Problem statement
Please work out how many lines in the data below contain "TrustServerCertificate", and reply with that number alone.

------------------------------------------------------------

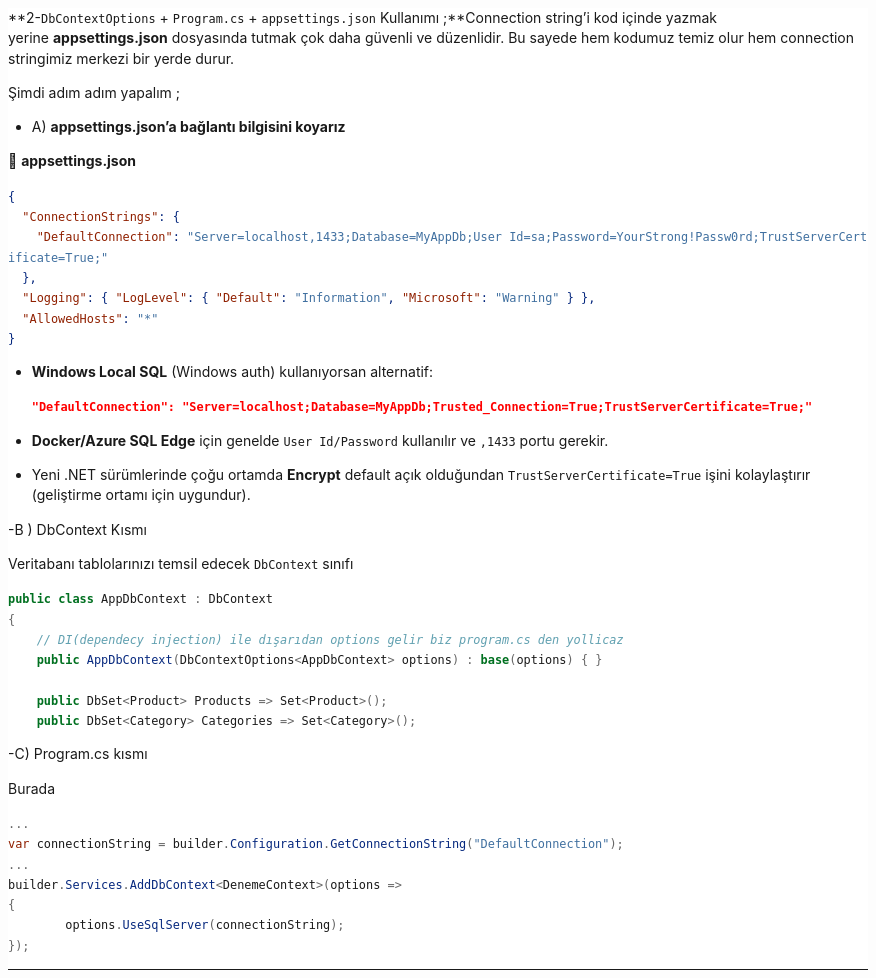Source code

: **2-`DbContextOptions` + `Program.cs` + `appsettings.json` Kullanımı ;**Connection string’i kod içinde yazmak yerine **appsettings.json** dosyasında tutmak çok daha güvenli ve düzenlidir. Bu sayede hem kodumuz temiz olur hem connection stringimiz merkezi bir yerde durur.

Şimdi adım adım yapalım ; 

- A)  **appsettings.json’a bağlantı bilgisini koyarız**

📄 **appsettings.json**

```json
{
  "ConnectionStrings": {
    "DefaultConnection": "Server=localhost,1433;Database=MyAppDb;User Id=sa;Password=YourStrong!Passw0rd;TrustServerCertificate=True;"
  },
  "Logging": { "LogLevel": { "Default": "Information", "Microsoft": "Warning" } },
  "AllowedHosts": "*"
}
```

- **Windows Local SQL** (Windows auth) kullanıyorsan alternatif:
    
    ```json
    "DefaultConnection": "Server=localhost;Database=MyAppDb;Trusted_Connection=True;TrustServerCertificate=True;"
    ```
    
- **Docker/Azure SQL Edge** için genelde `User Id/Password` kullanılır ve `,1433` portu gerekir.
- Yeni .NET sürümlerinde çoğu ortamda **Encrypt** default açık olduğundan `TrustServerCertificate=True` işini kolaylaştırır (geliştirme ortamı için uygundur).

-B ) DbContext Kısmı 

Veritabanı tablolarınızı temsil edecek `DbContext` sınıfı

```csharp
public class AppDbContext : DbContext
{
    // DI(dependecy injection) ile dışarıdan options gelir biz program.cs den yollicaz
    public AppDbContext(DbContextOptions<AppDbContext> options) : base(options) { }

    public DbSet<Product> Products => Set<Product>();
    public DbSet<Category> Categories => Set<Category>();
```

-C) Program.cs kısmı

Burada 

```csharp
...
var connectionString = builder.Configuration.GetConnectionString("DefaultConnection");
...
builder.Services.AddDbContext<DenemeContext>(options =>
{
		options.UseSqlServer(connectionString);
});
```

---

------------------------------------------------------------

Written reply
3